Concept

Otium

Otium, a Latin abstract term, has a variety of meanings, including leisure time in which a person can enjoy eating, playing, relaxing, contemplation and academic endeavors. It sometimes, but not always, relates to a time in a person's retirement after previous service to the public or private sector, opposing "active public life". Otium can be a temporary time of leisure, that is sporadic. It can have intellectual, virtuous or immoral implications. It originally had the idea of withdrawing from one's daily business (neg-otium) or affairs to engage in activities that were considered to be artistically valuable or enlightening (i.e., speaking, writing, philosophy). It had particular meaning to businessmen, diplomats, philosophers and poets.

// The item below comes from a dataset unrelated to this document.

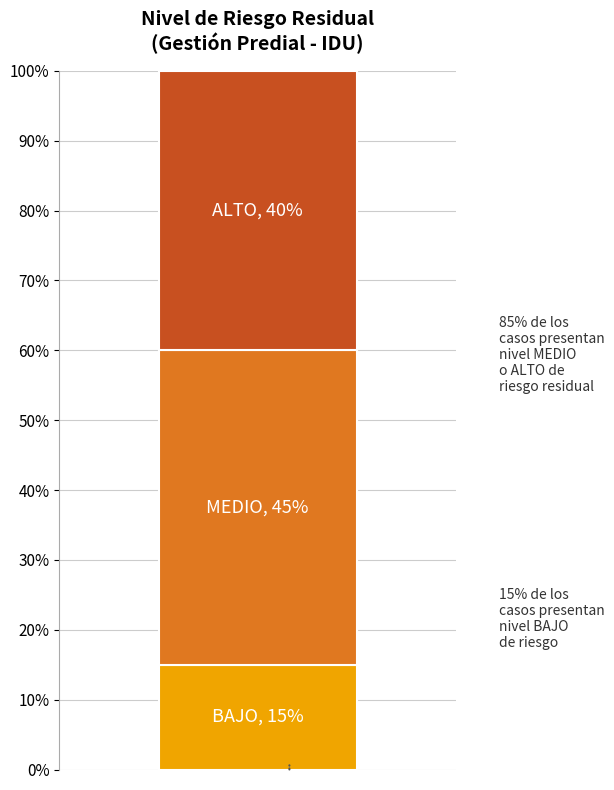

Reading right to left, transcribe the values for BAJO.

15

In ancient Roman culture otium was a military concept as its first Latin usage. This was in Ennius' Iphigenia. Otio qui nescit uti plus negotii habet quam cum est negotium in negotio; nam cui quod agat institutum est non ullo negotio id agit, id studet, ibi mentem atque animum delectat suum: otioso in otio animus nescit quid velit Hoc idem est ; em neque domi nunc nos nec militiae sumus; imus huc, hinc illuc; cum illuc ventum est, ire illinc lubet. Incerte errat animus, praeterpropter vitam vivitur. He who does not know how to use leisure has more of work than when there is work in work. For to whom a task has been set, he does the work, desires it, and delights his own mind and intellect: in leisure, a mind does not know what it wants. The same is true (of us); we are neither at home nor in the battlefield; we go here and there, and wherever there is a movement, we are there too. The mind wanders unsure, except in that life is lived. According to historian Carl Deroux in his work Studies in Latin literature and Roman history, the word otium appears for the first time in a chorus of Ennius' Iphigenia. Ennius' first use of the term otium around 190 BC showed the restlessness and boredom during a reprieve from war and was termed otium negotiosum (free time to do what one wanted) and otium otiosum (idle wasteless free time).